All three of these groups of saints form “one family in Christ” and their fellowship transcends space and time. (CCC 959) This means that we, the Church Militant do not make the Saint’s Journey alone. We have friends and allies in heaven. Just as we ask our family and friends to pray for us, we may ask our brothers and sisters in heaven to pray for us as well.
“Being more closely united to Christ, those who dwell in heaven fix the whole Church more firmly in holiness. . . . They do not cease to intercede with the Father for us, as they proffer the merits which they acquired on earth through the one mediator between God and men, Christ Jesus . . . . So by their fraternal concern is our weakness greatly helped.” (CCC 956)
Like the Fellowship of the Ring in J.R.R. Tolkien’s book, we have an eternal and timeless fellowship with all of the People of God. Frodo must have been comforted to know that his friends, though not always in his presence, were out there somewhere doing whatever they could to help him complete his mission We can also take comfort knowing that not only do our friends in heaven, the Church Triumphant, intercede for us in prayer, but they also cheer us on as we make the journey.

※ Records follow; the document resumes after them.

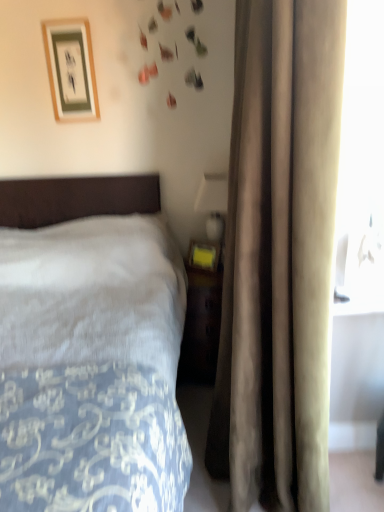
Question: Does white soft bed at left turn towards matte gold picture frame at upper left?

Choices:
 (A) no
 (B) yes

Answer: (A)

Question: Is white soft bed at left smaller than matte gold picture frame at upper left?

Choices:
 (A) no
 (B) yes

Answer: (A)

Question: Is white soft bed at left positioned with its back to matte gold picture frame at upper left?

Choices:
 (A) no
 (B) yes

Answer: (A)

Question: From the image's perspective, is white soft bed at left located above matte gold picture frame at upper left?

Choices:
 (A) yes
 (B) no

Answer: (B)

Question: Is white soft bed at left surrounding matte gold picture frame at upper left?

Choices:
 (A) no
 (B) yes

Answer: (A)

Question: Is matte yellow plastic at right spatially inside beige velvet curtain at right, or outside of it?

Choices:
 (A) outside
 (B) inside

Answer: (B)

Question: From a real-world perspective, relative to beige velvet curtain at right, is matte yellow plastic at right vertically above or below?

Choices:
 (A) above
 (B) below

Answer: (B)

Question: Is matte yellow plastic at right in front of or behind beige velvet curtain at right in the image?

Choices:
 (A) behind
 (B) front

Answer: (A)

Question: Considering the positions of matte yellow plastic at right and beige velvet curtain at right in the image, is matte yellow plastic at right wider or thinner than beige velvet curtain at right?

Choices:
 (A) wide
 (B) thin

Answer: (B)

Question: From a real-world perspective, is beige velvet curtain at right physically located above or below white soft bed at left?

Choices:
 (A) above
 (B) below

Answer: (A)

Question: Would you say beige velvet curtain at right is to the left or to the right of white soft bed at left in the picture?

Choices:
 (A) right
 (B) left

Answer: (A)

Question: In terms of size, does beige velvet curtain at right appear bigger or smaller than white soft bed at left?

Choices:
 (A) big
 (B) small

Answer: (B)

Question: Relative to white soft bed at left, is beige velvet curtain at right in front or behind?

Choices:
 (A) behind
 (B) front

Answer: (A)

Question: In terms of height, does beige velvet curtain at right look taller or shorter compared to matte gold picture frame at upper left?

Choices:
 (A) short
 (B) tall

Answer: (B)

Question: From a real-world perspective, relative to matte gold picture frame at upper left, is beige velvet curtain at right vertically above or below?

Choices:
 (A) above
 (B) below

Answer: (B)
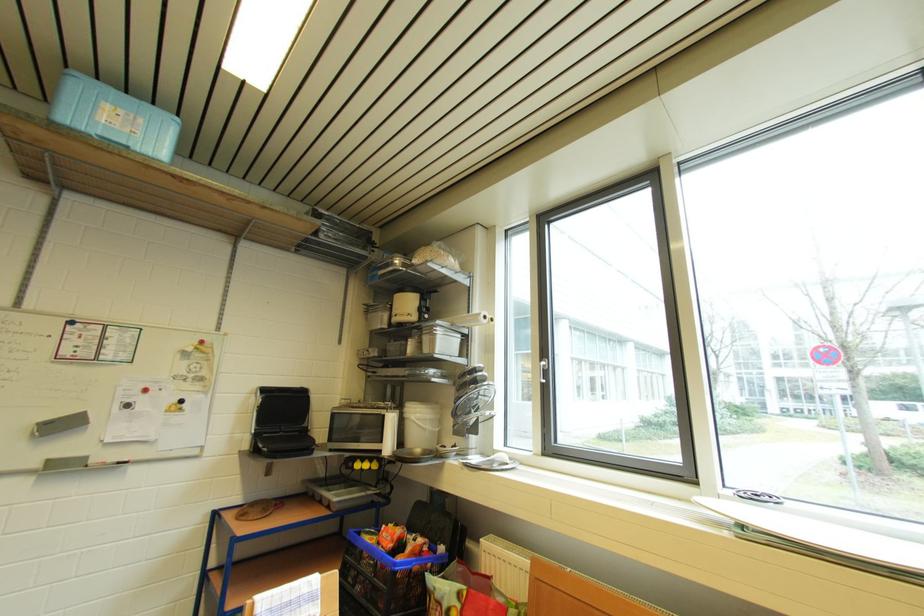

Therefore, since we are surrounded by so great a cloud of witnesses, let us also lay aside every weight and the sin that clings so closely, and let us run with perseverance the race that is set before us …. (Heb 12:1)
This three part series contains the essence of the Saint’s Journey. After reading it I hope that you will take away these three main points.
- The Christian experience is human. It is not limited to the interiors of our church buildings. The Word can be found in art, literature, movies and most vividly in our own lives and especially in the lives of the canonized Saints. We are not of this world, but we are in this world and we can relate to all of humanity through our own humanity as adopted sons and daughters and members of God’s family.
- The Christian experience is a journey. The journey requires us to leave old things, dead things and sinful things behind. It will not be easy to do so. The world will hate us and growing is painful and there will be many trials to face. However we have the examples of Christ, the Virgin Mary and those Saints who came before us to follow. We may also find inspiration for our journey in some of the fictional heroes we learn about in books and movies.
- The Christian experience is universal. We are individuals on a pilgrimage, within a Church moving toward a perfect end, on a planet revolving around the Sun, in a solar system speeding around the galaxy and moving through space at 1.9 million miles per hour. But we are not flying blindly through the darkness. God’s hand of divine providence is guiding all of Creation during every moment. As hard as the road of the Cross may be, we have friends in heaven who pray for us and cheer us on as we run this amazing race.
May the Lord be with you and may you experience loving fellowship with the Blessed Mother and all of the angels and saints as you make your pilgrimage to the beatific vision.